*** Opening of EXTRACT ***

Thereby, microcapsules (2) were prepared, and further a
microcapsule dispersion (2) was obtained. The microcapsules (2)
included a shell and the aforementioned dispersion (2) for
electrophoretic displays that was capsuled in the shell. In the
microcapsule dispersion (2), the above microcapsules (2) were
dispersed.
[0136] At that point of time, the particle diameters of the
microcapsules (2) were measured in the same way as of Example 1. As
a result, the volume-average particle diameter was 105 .mu.m.
[0137] The microcapsule dispersion (2) as obtained was diluted with
1,500 g of water to which 1.25 mL of 10% aqueous NaCO.sub.3
solution had been added. The resultant dilution was passed through
a mesh sieve having a mesh opening size of 130 .mu.m. Thereafter,
microcapsules having particle diameters of not larger than 70 .mu.m
were removed with a continuous wet classification apparatus,
Sanitary Cyclone (produced by Nippo Co., Ltd.).
[0138] The microcapsule dispersion (2) which had been subjected to
the above wet classification was concentrated by suction
filtration, thus obtaining a microcapsule composition (2) as a
filtrated cake including the classified microcapsules (2). The
classified microcapsules (2) had a volume-average particle diameter
of 113.2 .mu.m and the maximum-peak particle diameter of 118.7
.mu.m. In addition, the particle diameter distribution by volume
was such that: 81 volume % of the microcapsules were present within
the particle diameter range of .+-.40% of the maximum-peak particle
diameter around the maximum-peak particle diameter. Furthermore,
the microcapsules (2) were present at a content of 58 weight % in
the above microcapsule composition (2). These results are listed in
Table 1.

*** Close of EXTRACT ***
*** Opening of DATA EXTRACTS ***

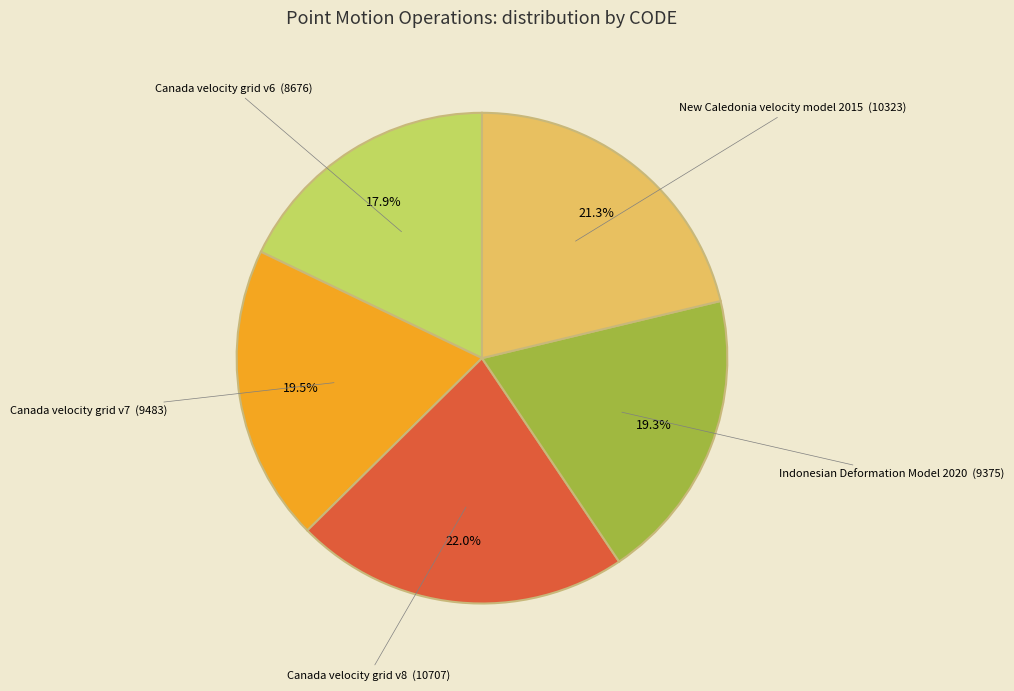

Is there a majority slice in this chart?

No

*** Close of DATA EXTRACTS ***
*** Opening of DATA EXTRACTS ***

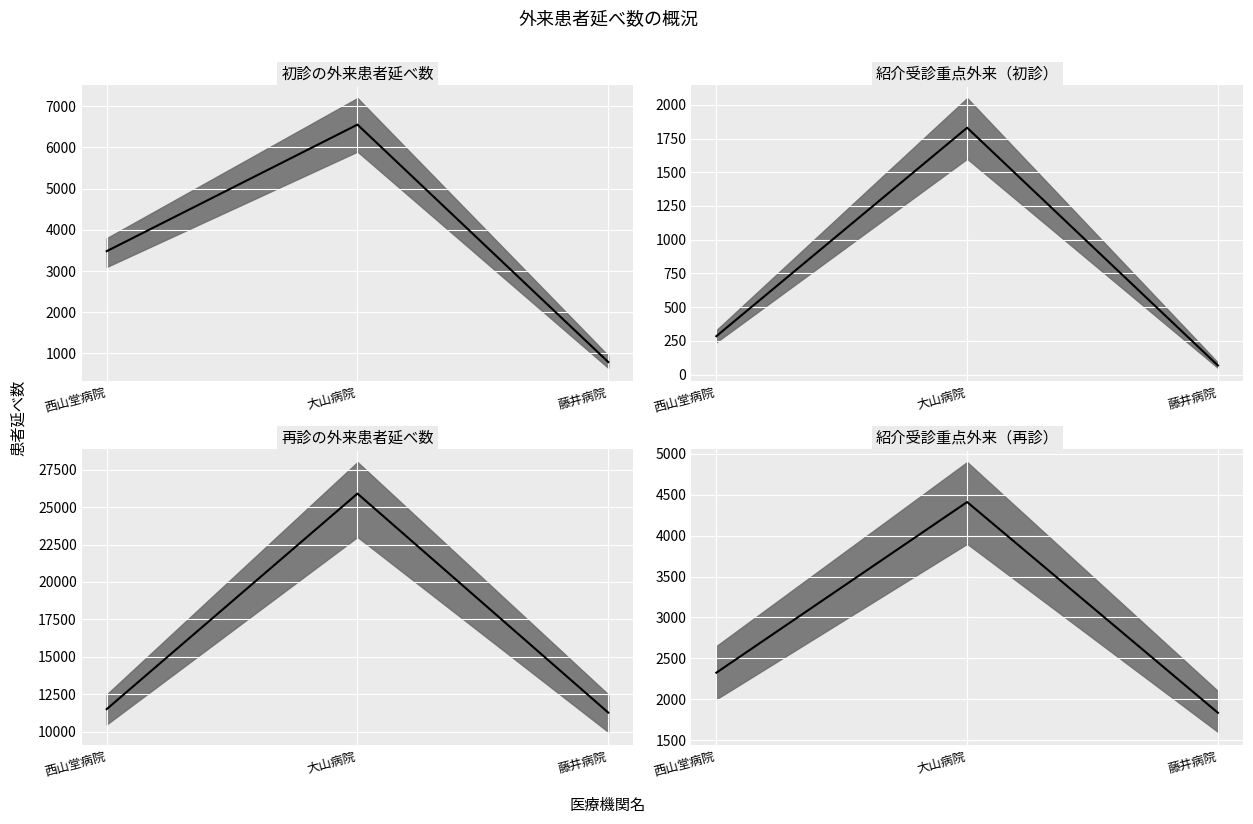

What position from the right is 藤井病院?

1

*** Close of DATA EXTRACTS ***

— DESCRIPTION OF THE TASK —
From the microcapsule passage, list every value stated in micrometers, along with what each one measures.

— WRITTEN SOLUTION —
- 105 micrometers: volume-average particle diameter of microcapsules (2) as first measured
- 130 micrometers: mesh opening size of the sieve the dilution was passed through
- 70 micrometers: upper limit of particle diameter for the microcapsules removed by the Sanitary Cyclone classification apparatus
- 113.2 micrometers: volume-average particle diameter of the classified microcapsules (2)
- 118.7 micrometers: maximum-peak particle diameter of the classified microcapsules (2)